(Recorded data)
[Start of Attachment]

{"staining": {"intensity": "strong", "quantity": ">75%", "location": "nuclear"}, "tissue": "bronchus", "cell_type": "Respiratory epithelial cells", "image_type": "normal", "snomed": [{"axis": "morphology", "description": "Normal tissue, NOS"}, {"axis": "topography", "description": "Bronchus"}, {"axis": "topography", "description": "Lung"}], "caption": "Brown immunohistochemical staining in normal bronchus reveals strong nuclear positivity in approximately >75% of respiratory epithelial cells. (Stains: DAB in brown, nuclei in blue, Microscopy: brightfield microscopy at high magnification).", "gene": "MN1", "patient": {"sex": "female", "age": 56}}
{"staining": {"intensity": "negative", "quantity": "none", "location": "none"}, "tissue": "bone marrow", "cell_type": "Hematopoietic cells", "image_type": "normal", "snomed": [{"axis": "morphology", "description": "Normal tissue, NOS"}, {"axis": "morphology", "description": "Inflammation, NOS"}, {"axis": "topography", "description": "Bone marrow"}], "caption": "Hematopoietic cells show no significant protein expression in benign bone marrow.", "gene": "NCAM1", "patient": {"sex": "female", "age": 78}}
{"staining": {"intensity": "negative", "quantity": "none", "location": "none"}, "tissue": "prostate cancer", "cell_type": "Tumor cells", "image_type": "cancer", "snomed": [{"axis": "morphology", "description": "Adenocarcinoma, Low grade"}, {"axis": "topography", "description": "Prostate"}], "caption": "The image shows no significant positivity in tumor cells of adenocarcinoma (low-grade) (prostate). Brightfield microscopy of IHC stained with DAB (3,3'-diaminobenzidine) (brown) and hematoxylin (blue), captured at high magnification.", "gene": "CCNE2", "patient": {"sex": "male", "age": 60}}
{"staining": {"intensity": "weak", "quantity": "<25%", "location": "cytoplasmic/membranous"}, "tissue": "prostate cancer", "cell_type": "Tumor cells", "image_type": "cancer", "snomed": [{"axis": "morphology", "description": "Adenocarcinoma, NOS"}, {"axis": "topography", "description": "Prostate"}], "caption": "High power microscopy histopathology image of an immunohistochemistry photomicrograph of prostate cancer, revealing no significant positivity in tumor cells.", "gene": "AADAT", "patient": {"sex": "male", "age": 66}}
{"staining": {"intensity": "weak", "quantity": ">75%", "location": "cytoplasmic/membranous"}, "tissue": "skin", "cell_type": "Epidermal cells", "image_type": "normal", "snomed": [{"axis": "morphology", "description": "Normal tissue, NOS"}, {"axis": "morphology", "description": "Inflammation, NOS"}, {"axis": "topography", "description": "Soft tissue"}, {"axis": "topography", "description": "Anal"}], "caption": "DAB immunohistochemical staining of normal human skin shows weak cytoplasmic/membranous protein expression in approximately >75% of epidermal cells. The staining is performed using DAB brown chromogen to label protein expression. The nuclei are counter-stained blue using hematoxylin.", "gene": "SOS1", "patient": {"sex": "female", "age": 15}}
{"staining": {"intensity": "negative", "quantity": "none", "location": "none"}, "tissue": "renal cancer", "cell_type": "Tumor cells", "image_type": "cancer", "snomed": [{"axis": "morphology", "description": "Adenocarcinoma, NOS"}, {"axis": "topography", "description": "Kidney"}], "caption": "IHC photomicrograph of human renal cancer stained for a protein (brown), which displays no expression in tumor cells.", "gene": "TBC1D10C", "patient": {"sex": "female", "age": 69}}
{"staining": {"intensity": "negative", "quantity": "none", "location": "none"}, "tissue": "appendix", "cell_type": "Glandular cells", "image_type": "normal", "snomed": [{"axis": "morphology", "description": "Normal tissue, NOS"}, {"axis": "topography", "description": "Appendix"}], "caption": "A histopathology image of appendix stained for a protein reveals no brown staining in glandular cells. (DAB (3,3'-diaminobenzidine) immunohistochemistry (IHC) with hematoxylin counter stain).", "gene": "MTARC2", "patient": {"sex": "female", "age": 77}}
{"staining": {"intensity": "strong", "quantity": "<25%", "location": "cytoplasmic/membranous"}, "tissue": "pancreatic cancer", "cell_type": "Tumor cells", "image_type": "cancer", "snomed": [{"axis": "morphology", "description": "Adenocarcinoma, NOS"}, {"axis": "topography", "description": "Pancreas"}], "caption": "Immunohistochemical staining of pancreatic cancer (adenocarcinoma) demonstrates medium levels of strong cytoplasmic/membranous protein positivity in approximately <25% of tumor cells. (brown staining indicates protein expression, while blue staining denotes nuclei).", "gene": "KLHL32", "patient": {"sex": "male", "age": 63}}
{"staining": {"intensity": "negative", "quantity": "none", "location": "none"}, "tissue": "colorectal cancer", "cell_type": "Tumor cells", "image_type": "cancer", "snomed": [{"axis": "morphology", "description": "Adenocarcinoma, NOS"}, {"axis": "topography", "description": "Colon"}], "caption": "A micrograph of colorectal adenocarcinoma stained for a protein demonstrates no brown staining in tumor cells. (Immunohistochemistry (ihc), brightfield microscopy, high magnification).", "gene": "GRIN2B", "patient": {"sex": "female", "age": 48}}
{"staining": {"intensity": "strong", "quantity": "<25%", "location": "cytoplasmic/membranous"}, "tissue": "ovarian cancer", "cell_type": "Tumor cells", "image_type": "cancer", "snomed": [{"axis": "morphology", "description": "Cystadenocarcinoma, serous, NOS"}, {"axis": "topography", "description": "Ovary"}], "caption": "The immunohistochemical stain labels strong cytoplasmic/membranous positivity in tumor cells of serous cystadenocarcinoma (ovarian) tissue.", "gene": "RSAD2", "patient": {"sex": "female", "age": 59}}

[End of Attachment]

Task brief:
Transcribe all of the data, keeping every line identical.

Solved exercise:
{"staining": {"intensity": "strong", "quantity": ">75%", "location": "nuclear"}, "tissue": "bronchus", "cell_type": "Respiratory epithelial cells", "image_type": "normal", "snomed": [{"axis": "morphology", "description": "Normal tissue, NOS"}, {"axis": "topography", "description": "Bronchus"}, {"axis": "topography", "description": "Lung"}], "caption": "Brown immunohistochemical staining in normal bronchus reveals strong nuclear positivity in approximately >75% of respiratory epithelial cells. (Stains: DAB in brown, nuclei in blue, Microscopy: brightfield microscopy at high magnification).", "gene": "MN1", "patient": {"sex": "female", "age": 56}}
{"staining": {"intensity": "negative", "quantity": "none", "location": "none"}, "tissue": "bone marrow", "cell_type": "Hematopoietic cells", "image_type": "normal", "snomed": [{"axis": "morphology", "description": "Normal tissue, NOS"}, {"axis": "morphology", "description": "Inflammation, NOS"}, {"axis": "topography", "description": "Bone marrow"}], "caption": "Hematopoietic cells show no significant protein expression in benign bone marrow.", "gene": "NCAM1", "patient": {"sex": "female", "age": 78}}
{"staining": {"intensity": "negative", "quantity": "none", "location": "none"}, "tissue": "prostate cancer", "cell_type": "Tumor cells", "image_type": "cancer", "snomed": [{"axis": "morphology", "description": "Adenocarcinoma, Low grade"}, {"axis": "topography", "description": "Prostate"}], "caption": "The image shows no significant positivity in tumor cells of adenocarcinoma (low-grade) (prostate). Brightfield microscopy of IHC stained with DAB (3,3'-diaminobenzidine) (brown) and hematoxylin (blue), captured at high magnification.", "gene": "CCNE2", "patient": {"sex": "male", "age": 60}}
{"staining": {"intensity": "weak", "quantity": "<25%", "location": "cytoplasmic/membranous"}, "tissue": "prostate cancer", "cell_type": "Tumor cells", "image_type": "cancer", "snomed": [{"axis": "morphology", "description": "Adenocarcinoma, NOS"}, {"axis": "topography", "description": "Prostate"}], "caption": "High power microscopy histopathology image of an immunohistochemistry photomicrograph of prostate cancer, revealing no significant positivity in tumor cells.", "gene": "AADAT", "patient": {"sex": "male", "age": 66}}
{"staining": {"intensity": "weak", "quantity": ">75%", "location": "cytoplasmic/membranous"}, "tissue": "skin", "cell_type": "Epidermal cells", "image_type": "normal", "snomed": [{"axis": "morphology", "description": "Normal tissue, NOS"}, {"axis": "morphology", "description": "Inflammation, NOS"}, {"axis": "topography", "description": "Soft tissue"}, {"axis": "topography", "description": "Anal"}], "caption": "DAB immunohistochemical staining of normal human skin shows weak cytoplasmic/membranous protein expression in approximately >75% of epidermal cells. The staining is performed using DAB brown chromogen to label protein expression. The nuclei are counter-stained blue using hematoxylin.", "gene": "SOS1", "patient": {"sex": "female", "age": 15}}
{"staining": {"intensity": "negative", "quantity": "none", "location": "none"}, "tissue": "renal cancer", "cell_type": "Tumor cells", "image_type": "cancer", "snomed": [{"axis": "morphology", "description": "Adenocarcinoma, NOS"}, {"axis": "topography", "description": "Kidney"}], "caption": "IHC photomicrograph of human renal cancer stained for a protein (brown), which displays no expression in tumor cells.", "gene": "TBC1D10C", "patient": {"sex": "female", "age": 69}}
{"staining": {"intensity": "negative", "quantity": "none", "location": "none"}, "tissue": "appendix", "cell_type": "Glandular cells", "image_type": "normal", "snomed": [{"axis": "morphology", "description": "Normal tissue, NOS"}, {"axis": "topography", "description": "Appendix"}], "caption": "A histopathology image of appendix stained for a protein reveals no brown staining in glandular cells. (DAB (3,3'-diaminobenzidine) immunohistochemistry (IHC) with hematoxylin counter stain).", "gene": "MTARC2", "patient": {"sex": "female", "age": 77}}
{"staining": {"intensity": "strong", "quantity": "<25%", "location": "cytoplasmic/membranous"}, "tissue": "pancreatic cancer", "cell_type": "Tumor cells", "image_type": "cancer", "snomed": [{"axis": "morphology", "description": "Adenocarcinoma, NOS"}, {"axis": "topography", "description": "Pancreas"}], "caption": "Immunohistochemical staining of pancreatic cancer (adenocarcinoma) demonstrates medium levels of strong cytoplasmic/membranous protein positivity in approximately <25% of tumor cells. (brown staining indicates protein expression, while blue staining denotes nuclei).", "gene": "KLHL32", "patient": {"sex": "male", "age": 63}}
{"staining": {"intensity": "negative", "quantity": "none", "location": "none"}, "tissue": "colorectal cancer", "cell_type": "Tumor cells", "image_type": "cancer", "snomed": [{"axis": "morphology", "description": "Adenocarcinoma, NOS"}, {"axis": "topography", "description": "Colon"}], "caption": "A micrograph of colorectal adenocarcinoma stained for a protein demonstrates no brown staining in tumor cells. (Immunohistochemistry (ihc), brightfield microscopy, high magnification).", "gene": "GRIN2B", "patient": {"sex": "female", "age": 48}}
{"staining": {"intensity": "strong", "quantity": "<25%", "location": "cytoplasmic/membranous"}, "tissue": "ovarian cancer", "cell_type": "Tumor cells", "image_type": "cancer", "snomed": [{"axis": "morphology", "description": "Cystadenocarcinoma, serous, NOS"}, {"axis": "topography", "description": "Ovary"}], "caption": "The immunohistochemical stain labels strong cytoplasmic/membranous positivity in tumor cells of serous cystadenocarcinoma (ovarian) tissue.", "gene": "RSAD2", "patient": {"sex": "female", "age": 59}}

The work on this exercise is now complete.